Subverted with Richard, who is supposed to be turned into a Pragmatic Hero by his training but always Takes A Third Option, remaining (depending on your point of view) either a Heroic Archetype, either a hero with shades of type I antihero.
The heroine in Medium, Alison Dubois, uses death threats, emotional manipulation and horrible phobias to make people get caught by the police, or confess their crimes. Sometimes, she even lets murderers die when they can't get caught. She justifies it by thinking they cause a threat, but is several times seen rejoicing, which is justified again because she has many proofs of the afterlife.
Merlin from BBC's Merlin could be seen as this. Merlin poisons the innocent Morgana to save the good future he works for. Gaius encourages him on this way, and they both end up talking about how hard making difficult choices can be, but how it becomes necessary. Morgana is later characterized by her lack of planning and impulsivity, which cause her to go to great length either to make something way too extreme happen, either to prevent one of this situations realize, until the season 4 premiere, in which she accepts to do an enormous sacrifice.
Chloe Sullivan becomes this to protect Clark at one point, but she is guilt-stricken in the afterwhile.
24's Jack Bauer is a highly unconventional government agent who won't hesitate to torture his enemies to find out what he wants to know. Given that knowledge may be the only thing standing between the world as we know it and some very bad things, he falls in this category.
A renegade Commander Shepard can be quite pragmatic in Mass Effect. With a general 'I did what I had to do' philosophy as the core tenet of the playstyle, all kinds of morally questionable actions can be done.
Raiden: There's a saying I like: 'One sword keeps another in the sheath.' Sometimes, the threat of violence alone is a deterrent.
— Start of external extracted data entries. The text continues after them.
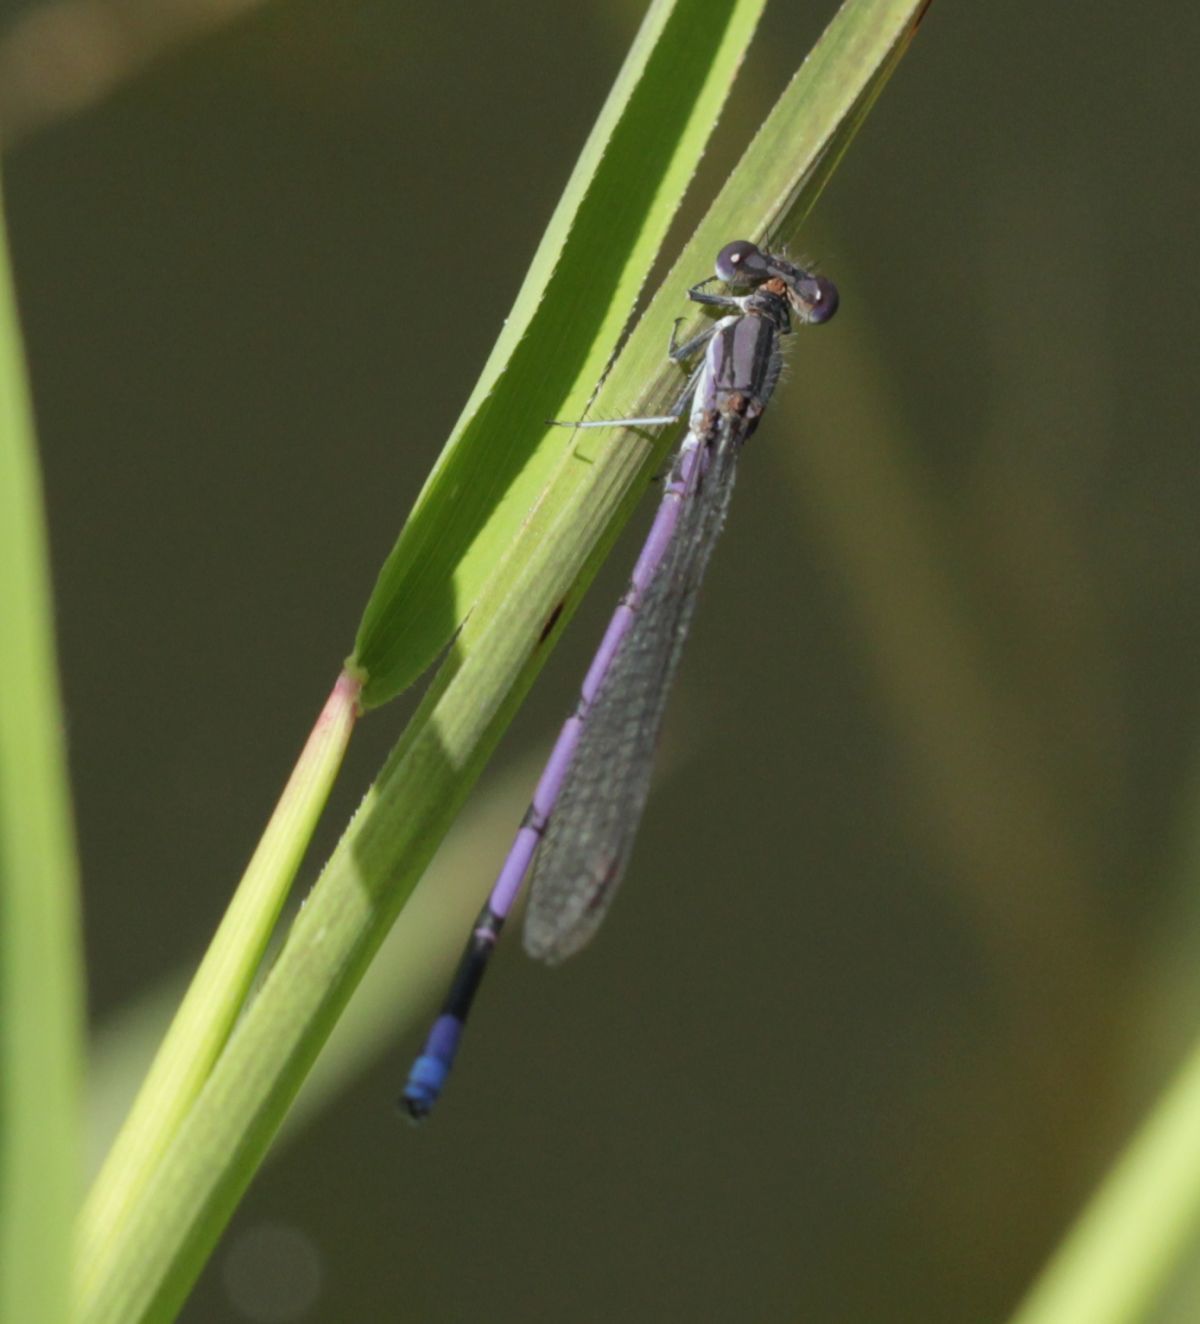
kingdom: Animalia
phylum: Arthropoda
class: Insecta
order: Odonata
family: Coenagrionidae
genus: Argia
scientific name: Argia fumipennis
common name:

Sometimes, by taking a life, others can be preserved. It's the code the samurai lived by...
The new Tomb Raider game has Lara develop into this over the course of the game. While she starts out as a Classical Anti-Hero who must simply kill in self defense merely to survive the extreme conditions around her, she gradually becomes more and more jaded and numb until she's spouting Badass Boasts that imply she's now come to revel in the carnage she reaps. She even has a standard "brushes off of an attempted What the Hell, Hero? " moment.
Although that moment came directly after a friend sacrificed himself to save her and the What the Hell, Hero? speech was used to unfairly blame Lara for his death, so she was both justified in brushing it off and not in the best frame of mind at that point.
Though this is only after she finds out Jake's secret, up until that point she's an Anti-Villain.
Few of the heroes in The Dreamstone seem to really give a flying fish if the Urpneys are Trapped In Villainy, and will take any measure to stop them. This bordered Blood Knight or outright Unscrupulous Hero territory in early episodes, though later seasons made their retaliations more passive, often disinterested in attacking the Urpneys outside the means to protect the stone. They sometimes relapsed however.
Popeye holds himself to a strict moral code, but this doesn't stop him from beating people or animals to a pulp (occasionally for little to no reason, in the early shorts anyway). And a sometimes when he rescues Olive, he does so to prevent Bluto from having her rather than for her own safety.